Des rêves ? J'en avais eu, bien avant de vouloir tuer tous ceux qui auraient l'audace de croiser mon chemin, bien avant de perdre mon coeur et mon âme. Fonder une famille, oublier le passé, c'était ce qu'il me fallait, c'était un rêve. Malheureusement comme bien souvent dans ce monde quand tout va bien il y a un évènement qui vous rappelle à quel point vous êtes insignifiant, à quel point vous ne contrôlez rien de ce qui vous arrive dans ce monde. Depuis ce jour, j'ai juré de ne plus laisser ce genre de choses m'arriver, préférant parcourir ces terres, seul. Pourquoi ? Tout simplement pour éviter de trimballer un quelconque fardeau, une chose, une personne que l'on aime est certes une force, mais également une faiblesse. Ma mère aussi me racontait bien des histoires, celles que mon père choisissait en secret. Elles parlaient souvent de puissants guerriers qui ne vivaient que pour protéger leur famille, ami, village. Au fond, je pense que mon père essayait de me préparer à la vie de shinobi, à protéger Kumo. Il m'était impossible d'imaginer ce qu'il ressentirait aujourd'hui en voyant son fils, de la haine ? De la peur ? De l'amour ? Ou simplement un dégoût en voyant qu'il n'a rien fait de sa vie. Mon père était un grand shinobi et l'honneur était une chose importante pour lui, alors apprendre qu'après tout ses enseignements, son propre fils conspire contre le village, devait tout simplement le rendre triste. Je n'étais pas idiot et savait que même après tout ceci jamais père n'aurait apprécié que je lève la main contre notre village. Malheureusement, il y avait bien longtemps que mon âme et mes sentiments s'en étaient allés. Aujourd'hui il ne restait qu'un homme dévoré par les ténèbres qui voit le mal partout et cherche à l'éradiquer. Cette notion de mal est très étrange, si nous nous rappelons les faits. Chaque village, chaque guerre, avaient pour but de protéger une chose importante pour certains, moins pour d'autres. Au final, quoi que vous fassiez, quand vous faites le bien pour une personne, n'oubliez jamais que vous faites le mal pour une autre personne.

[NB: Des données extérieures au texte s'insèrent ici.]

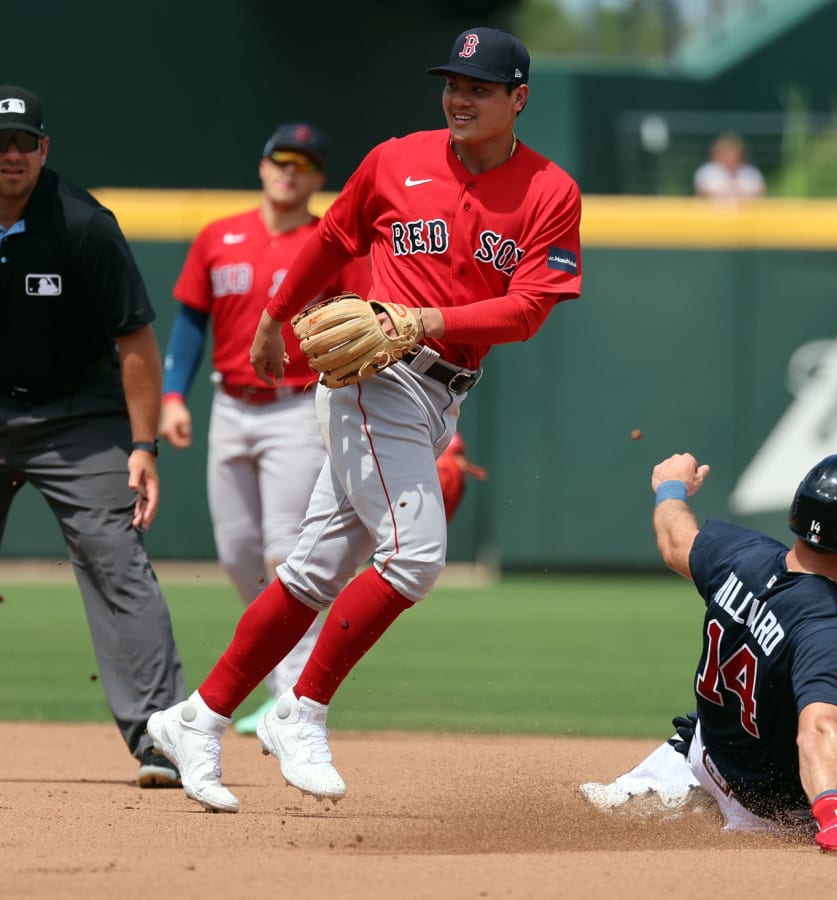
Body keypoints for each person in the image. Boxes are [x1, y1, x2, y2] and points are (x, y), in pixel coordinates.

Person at [146, 27, 582, 813]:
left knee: (312, 573)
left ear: (518, 99)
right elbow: (332, 239)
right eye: (452, 81)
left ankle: (194, 718)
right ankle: (299, 711)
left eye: (479, 87)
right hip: (369, 379)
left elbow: (527, 311)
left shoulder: (551, 190)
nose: (459, 96)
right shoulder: (394, 160)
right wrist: (276, 317)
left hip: (439, 385)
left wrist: (422, 321)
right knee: (414, 558)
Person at [581, 452, 837, 850]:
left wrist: (670, 487)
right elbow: (818, 729)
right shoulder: (832, 627)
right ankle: (765, 819)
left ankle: (675, 774)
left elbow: (674, 542)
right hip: (765, 804)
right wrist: (835, 814)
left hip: (707, 751)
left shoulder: (740, 553)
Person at [159, 123, 373, 736]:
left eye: (304, 162)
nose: (290, 170)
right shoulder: (217, 237)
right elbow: (190, 324)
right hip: (229, 404)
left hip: (297, 407)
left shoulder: (329, 244)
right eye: (281, 159)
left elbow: (366, 320)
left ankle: (291, 701)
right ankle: (272, 678)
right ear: (262, 166)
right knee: (237, 554)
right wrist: (174, 394)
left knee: (287, 550)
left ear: (318, 177)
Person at [0, 85, 186, 788]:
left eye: (23, 142)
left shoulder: (82, 222)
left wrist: (144, 447)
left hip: (77, 415)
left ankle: (163, 739)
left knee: (114, 558)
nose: (10, 154)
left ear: (44, 149)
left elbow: (134, 336)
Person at [692, 132, 765, 201]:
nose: (729, 157)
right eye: (725, 153)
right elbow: (702, 196)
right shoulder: (707, 172)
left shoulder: (751, 173)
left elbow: (759, 197)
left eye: (731, 153)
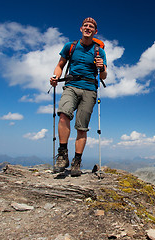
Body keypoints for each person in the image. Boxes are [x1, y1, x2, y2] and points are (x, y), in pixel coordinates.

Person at [50, 17, 107, 176]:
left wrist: (101, 67)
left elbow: (103, 76)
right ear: (81, 29)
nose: (88, 28)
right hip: (71, 86)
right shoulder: (70, 46)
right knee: (63, 114)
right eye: (85, 25)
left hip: (89, 89)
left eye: (91, 27)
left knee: (82, 127)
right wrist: (55, 77)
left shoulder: (99, 51)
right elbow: (60, 65)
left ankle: (77, 161)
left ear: (95, 32)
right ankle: (63, 155)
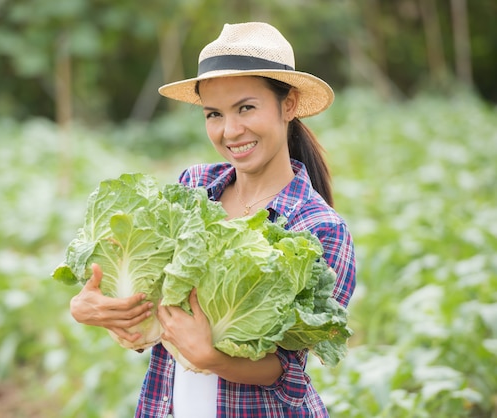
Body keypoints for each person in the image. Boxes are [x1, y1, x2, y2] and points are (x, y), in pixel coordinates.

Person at [70, 22, 356, 417]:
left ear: (287, 105)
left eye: (246, 108)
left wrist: (210, 356)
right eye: (214, 114)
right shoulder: (193, 188)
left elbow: (287, 370)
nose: (230, 130)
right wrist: (98, 309)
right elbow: (160, 311)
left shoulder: (320, 228)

J'étais là à écouter les paroles de la jeune femme, me remémorant celles d'un homme que j'avais rencontré il y a un bout de temps dans des circonstances dramatiques. L'homme qui m'a tiré de là et m'a permis de me relever sans néanmoins m'empêcher de suivre ma voie ou sans tenter de me détourner de cette dernière. Il m'était aisé de penser que la jeune femme se devait de le rencontrer elle aussi, peut-être aurait-il des choses à lui promettre. D'après toutes ses paroles et ses actes, la jeune femme ne cherchait qu'à protéger ce qui lui restait et il n'y avait pas de meilleure personne que lui pour s'en occuper. Fouillant dans mes poches tandis que cette dernière était en train de se lever, je sortis une sorte de bout de papier. Il y avait une adresse où elle pourrait trouver un sous-fifre qui la conduirait ou directement l'homme en question. Tendant le bout de papier du bout des doigts sans pourtant me retourner.


"- Tu devrais te rendre à cet endroit, peut-être que tu y rencontreras quelqu'un capable de t'aider dans tes quêtes."